We approached the entrance and were greeted by a handwritten sign which read, “Closed due to maintenance issue. Sorry for any inconvenience.”
We speculated what sort of “maintenance issue” they were experiencing, ambled back to the car, and decided on our backup plan.
“How about [unnamed restaurant]?” Krista offered. “I love [unnamed restaurant]. I used to go there all the time with dad. It brings back great memories.”
“Sure,” I replied. “Sounds good.”
So we drove down the road and pulled into unnamed restaurant’s parking lot – which was pretty full – and walked inside. We waited to be seated and quickly detected (1) the floor was extremely sticky, indicating it had been quite a while since it had been mopped, and (2) the service was less than stellar. Still, we had already struck out at our first choice and we opted to give unnamed an opportunity to prove our first hunch incorrect.
Bad decision. After waiting 10 minutes to be seated, a palpably bored waitress showed us to our booth. Ten minutes later she deigned to bring us menus and utensils. Ten minutes after that she came ’round to take our drink orders.

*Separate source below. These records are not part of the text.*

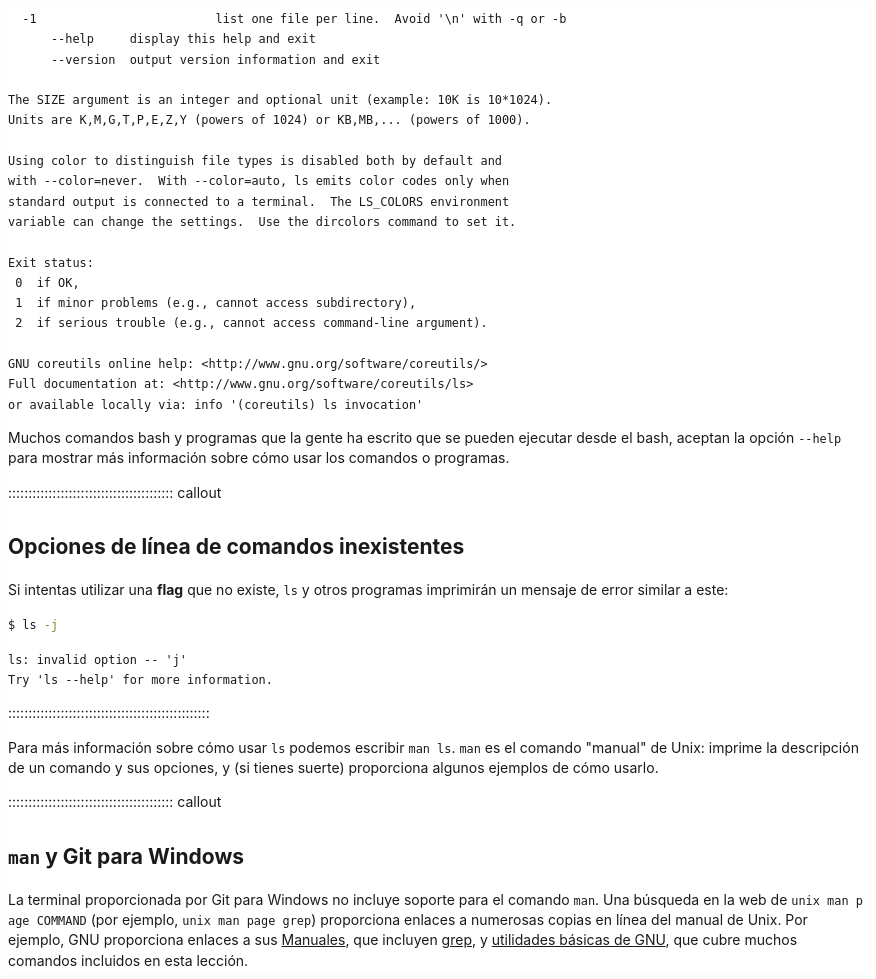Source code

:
 ```output
  -1                         list one file per line.  Avoid '\n' with -q or -b
      --help     display this help and exit
      --version  output version information and exit

The SIZE argument is an integer and optional unit (example: 10K is 10*1024).
Units are K,M,G,T,P,E,Z,Y (powers of 1024) or KB,MB,... (powers of 1000).

Using color to distinguish file types is disabled both by default and
with --color=never.  With --color=auto, ls emits color codes only when
standard output is connected to a terminal.  The LS_COLORS environment
variable can change the settings.  Use the dircolors command to set it.

Exit status:
 0  if OK,
 1  if minor problems (e.g., cannot access subdirectory),
 2  if serious trouble (e.g., cannot access command-line argument).

GNU coreutils online help: <http://www.gnu.org/software/coreutils/>
Full documentation at: <http://www.gnu.org/software/coreutils/ls>
or available locally via: info '(coreutils) ls invocation'
```

Muchos comandos bash y programas que la gente ha escrito que se pueden
ejecutar desde el bash, aceptan la opción `--help` para mostrar más
información sobre cómo usar los comandos o programas.

:::::::::::::::::::::::::::::::::::::::::  callout

## Opciones de línea de comandos inexistentes

Si intentas utilizar una **flag** que no existe, `ls` y otros programas
imprimirán un mensaje de error similar a este:

```bash
$ ls -j
```

```error
ls: invalid option -- 'j'
Try 'ls --help' for more information.
```

::::::::::::::::::::::::::::::::::::::::::::::::::

Para más información sobre cómo usar `ls` podemos escribir `man ls`. `man` es
el comando "manual" de Unix: imprime la descripción de un comando y sus
opciones, y (si tienes suerte) proporciona algunos ejemplos de cómo usarlo.

:::::::::::::::::::::::::::::::::::::::::  callout

## `man` y Git para Windows

La terminal proporcionada por Git para Windows no incluye soporte para el
comando `man`. Una búsqueda en la web de `unix man page COMMAND` (por
ejemplo, `unix man page grep`) proporciona enlaces a numerosas copias en
línea del manual de Unix. Por ejemplo, GNU proporciona enlaces a sus
[Manuales](https://www.gnu.org/manual/manual.html), que incluyen
[grep](https://www.gnu.org/software/grep/manual/), y
[utilidades básicas de GNU](https://www.gnu.org/software/coreutils/manual/coreutils.html),
que cubre muchos comandos incluidos en esta lección.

“Ummm, ma’am, I think we’re ready to go ahead and order everything,” I informed her with a little ice in my voice.
“Oh. OK,” she deadpanned.
We ordered our respective lunches while the waitress looked blandly at us, recording nothing on paper. A knot formed in my stomach. We had been there for 30 minutes already and I had no confidence our order would arrive in a timely or accurate fashion. Smoke was beginning to slowly billow out of Krista’s ears. Another 20 minutes went by and our waitress informed us that one of the items we had ordered was not available. “Sorry,” she said unenthusiastically. We looked at each other, incredulity written on our faces. We ordered an alternative and the waitress skulked away. Ten minutes later Krista spotted a waiter and gave him an earful while requesting the manager. He showed up – quickly, it must be noted – and received a similar earful, an earful which included the phrase, “…and I’m not paying for this meal.” At this point the cook appeared through the window where food is given to the servers and lamely intoned that our food would be out “very soon.” Finally – a full hour post arrival – our straightforward meal of burgers and fries was conveyed.

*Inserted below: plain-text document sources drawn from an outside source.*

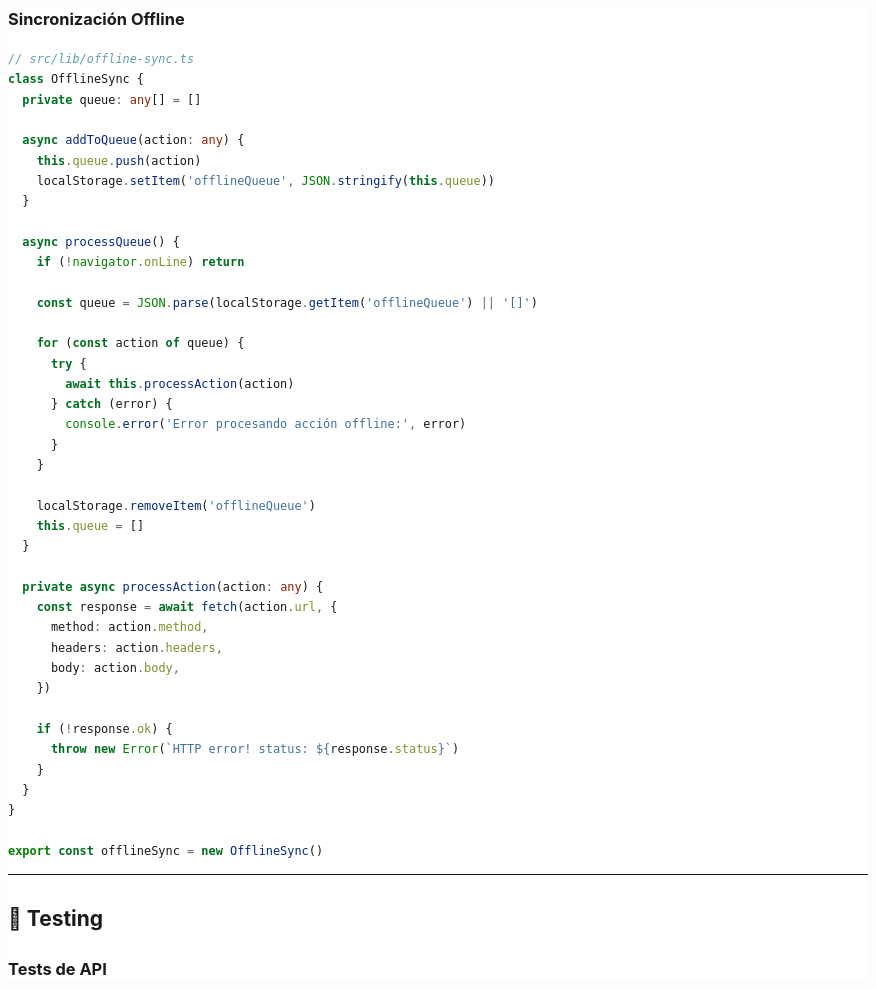 ### Sincronización Offline

```typescript
// src/lib/offline-sync.ts
class OfflineSync {
  private queue: any[] = []

  async addToQueue(action: any) {
    this.queue.push(action)
    localStorage.setItem('offlineQueue', JSON.stringify(this.queue))
  }

  async processQueue() {
    if (!navigator.onLine) return

    const queue = JSON.parse(localStorage.getItem('offlineQueue') || '[]')
    
    for (const action of queue) {
      try {
        await this.processAction(action)
      } catch (error) {
        console.error('Error procesando acción offline:', error)
      }
    }

    localStorage.removeItem('offlineQueue')
    this.queue = []
  }

  private async processAction(action: any) {
    const response = await fetch(action.url, {
      method: action.method,
      headers: action.headers,
      body: action.body,
    })

    if (!response.ok) {
      throw new Error(`HTTP error! status: ${response.status}`)
    }
  }
}

export const offlineSync = new OfflineSync()
```

---

## 🧪 Testing

### Tests de API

Not correctly. Somehow, they had got Krista’s order wrong and, as the modified, mixed, and tortured cliché goes, it was the straw that unleashed the fury of a low-maintenance woman. Suffice to say, we departed and let everyone there know what we thought of our experience. Our getaway was off to a bang-up start.
After finding a third option (where we able to order, receive, and eat our delicious meal in approximately 15 minutes), we pulled onto the interstate and immediately became lodged in a several-miles-long backup, thanks to a rollover accident involving a truck transporting cans of oil. Oy. But Providence had determined we had endured enough for the time being, and he opened an off ramp that took us to an unblocked road through which we could reach our ultimate, uber-romantic destination.

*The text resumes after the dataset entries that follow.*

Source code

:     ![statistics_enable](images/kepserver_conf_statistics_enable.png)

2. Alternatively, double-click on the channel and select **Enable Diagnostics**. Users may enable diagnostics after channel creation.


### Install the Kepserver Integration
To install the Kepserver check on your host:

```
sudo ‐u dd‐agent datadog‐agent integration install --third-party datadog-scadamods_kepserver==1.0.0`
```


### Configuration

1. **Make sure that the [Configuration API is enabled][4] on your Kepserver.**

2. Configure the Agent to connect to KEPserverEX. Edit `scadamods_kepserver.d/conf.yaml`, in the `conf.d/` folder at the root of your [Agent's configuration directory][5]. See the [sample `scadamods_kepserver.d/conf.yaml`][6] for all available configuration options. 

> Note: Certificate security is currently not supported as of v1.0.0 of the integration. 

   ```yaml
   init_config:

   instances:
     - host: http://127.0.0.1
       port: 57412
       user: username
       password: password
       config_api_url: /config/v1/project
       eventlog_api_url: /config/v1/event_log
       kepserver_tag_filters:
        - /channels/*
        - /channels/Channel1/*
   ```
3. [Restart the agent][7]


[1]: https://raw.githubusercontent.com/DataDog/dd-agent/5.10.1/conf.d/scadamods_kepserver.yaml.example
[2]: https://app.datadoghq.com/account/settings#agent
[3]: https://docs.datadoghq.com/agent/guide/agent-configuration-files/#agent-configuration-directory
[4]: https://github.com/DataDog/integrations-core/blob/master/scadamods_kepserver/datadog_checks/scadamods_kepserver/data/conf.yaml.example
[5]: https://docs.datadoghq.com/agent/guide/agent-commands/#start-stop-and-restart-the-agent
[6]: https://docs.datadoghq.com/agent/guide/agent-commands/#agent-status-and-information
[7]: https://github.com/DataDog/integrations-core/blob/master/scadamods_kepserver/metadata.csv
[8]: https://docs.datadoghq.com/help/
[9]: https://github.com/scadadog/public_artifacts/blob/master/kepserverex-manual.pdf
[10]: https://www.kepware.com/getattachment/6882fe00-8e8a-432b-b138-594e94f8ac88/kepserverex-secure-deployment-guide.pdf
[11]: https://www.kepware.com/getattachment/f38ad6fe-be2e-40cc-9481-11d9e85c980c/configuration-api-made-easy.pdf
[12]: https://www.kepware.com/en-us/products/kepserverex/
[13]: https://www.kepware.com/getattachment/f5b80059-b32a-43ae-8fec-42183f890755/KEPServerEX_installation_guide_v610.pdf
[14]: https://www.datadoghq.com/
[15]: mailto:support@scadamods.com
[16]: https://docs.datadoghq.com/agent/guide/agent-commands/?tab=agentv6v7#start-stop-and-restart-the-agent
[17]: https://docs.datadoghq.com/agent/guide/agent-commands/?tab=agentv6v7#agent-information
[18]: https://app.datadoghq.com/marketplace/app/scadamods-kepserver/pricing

We held hands and talked in the car for the next hour, slowly regaining our sense of peace and gratitude. Without further mishap we arrived, rolled our suitcase into the hotel, rode the elevator to the third floor, walked down the hallway to our room, opened the door, and strode inside. I took off my jacket and opened the drapes to take in our weekend view: A gargantuan neon sign announcing the price of diesel and unleaded fuel at the neighboring Speedway gas station.
“Aaahhh,” I said to my dear, patient wife. “Nothing but the finest for you, my dear.”